Je Suis Une Île by Halo Maud (France)
Hailing from the French proggy, psychedelic and experimental pop scene that birthed Melody’s Echo Chamber, Moodoïd and cult label La Souterraine, Halo Maud’s ethereal songs flit between English and French language, focussing on notions of freedom and power through a wild and playful lens.
Right through the dream-pop sensibility and the swirling-synth psychedelia of Halo Maud’s debut album, something uncanny lurks. “I never did what other teenagers were doing,” she says, by way of explanation. “My father is a reverend but my mother rejected all religion, so I was always busy having a mystical crisis.” The record is rich with these contradictions, with the urge to be both precise and vague, wanting to be somewhere and wanting to run away. The music also has a delicate balance between English and French. Maud Nadal grew up in rural Auvergne, in central France, and lives in Paris, but for years she wrote in English. “It took me a while to find my voice, to find my language even. I always listened to English music so when I started writing songs they were in English, too, and French came later. It’s difficult – everything sounds good in English, French is much harder.” That push-and-pull between the languages, where a song often contains both English and French, is another example of the stories lurking beneath the songs – “When I sing in English, the words float away from me straight away,” she explains. “When I sing in French, I feel something different, something more immediate, and I think the audience do too.” These songs are ethereal, they seem to float above: “Sometimes I feel that the way time passes is about how you look at it.

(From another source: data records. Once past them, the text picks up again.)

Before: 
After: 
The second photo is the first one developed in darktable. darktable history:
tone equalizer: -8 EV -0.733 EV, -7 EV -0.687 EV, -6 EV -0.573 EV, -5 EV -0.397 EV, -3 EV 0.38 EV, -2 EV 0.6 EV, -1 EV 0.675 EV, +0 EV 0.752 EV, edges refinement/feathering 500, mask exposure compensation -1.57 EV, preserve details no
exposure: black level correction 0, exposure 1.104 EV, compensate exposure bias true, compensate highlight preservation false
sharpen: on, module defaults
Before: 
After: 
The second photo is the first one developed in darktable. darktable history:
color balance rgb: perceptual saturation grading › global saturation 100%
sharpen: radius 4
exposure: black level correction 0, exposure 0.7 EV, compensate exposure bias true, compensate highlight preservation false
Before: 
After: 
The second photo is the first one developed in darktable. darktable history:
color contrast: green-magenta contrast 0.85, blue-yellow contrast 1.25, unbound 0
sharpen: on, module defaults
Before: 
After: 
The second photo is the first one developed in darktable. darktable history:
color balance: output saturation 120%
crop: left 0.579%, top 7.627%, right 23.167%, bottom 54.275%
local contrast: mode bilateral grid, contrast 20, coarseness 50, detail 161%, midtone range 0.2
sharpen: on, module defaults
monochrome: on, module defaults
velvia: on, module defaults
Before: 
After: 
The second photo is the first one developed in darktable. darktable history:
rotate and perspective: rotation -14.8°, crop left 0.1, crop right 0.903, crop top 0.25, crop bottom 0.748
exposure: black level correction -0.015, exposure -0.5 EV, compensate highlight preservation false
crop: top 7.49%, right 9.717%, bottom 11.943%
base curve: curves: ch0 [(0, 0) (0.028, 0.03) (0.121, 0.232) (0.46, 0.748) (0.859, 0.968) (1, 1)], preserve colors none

It’s about patience and perspective. I like to play with time, in the music, speed it up, slow it down, play it backwards. Sometimes things make sense when you put them in reverse.” She’s talking about her life (of course) as well as her album: “The first song and the last song are a pair, about the traces and sensations left at the end of a relationship.” The whole record folds in the middle, in fact, the second half looking back at the first with a flinty eye. That opening track, ‘Wherever’, is a sweet tumbling love song – her voice is delicate and sweet, until you notice it’s also spooky and sinister. ‘Du Pouvoir’, the almost-jaunty second track about confidence and finding your place in the world, has an evil twin on side B of the record: ‘Je Suis Une Ile’ samples ‘Du Pouvoir’ but plays it backwards, like an apocryphal 80 metal hit, and adds an icy rage to the optimism of the earlier song. The whole flipside of the album is a wonky mirror, with playful loops and percussion and keys that are always about to slip from mischief to malevolence.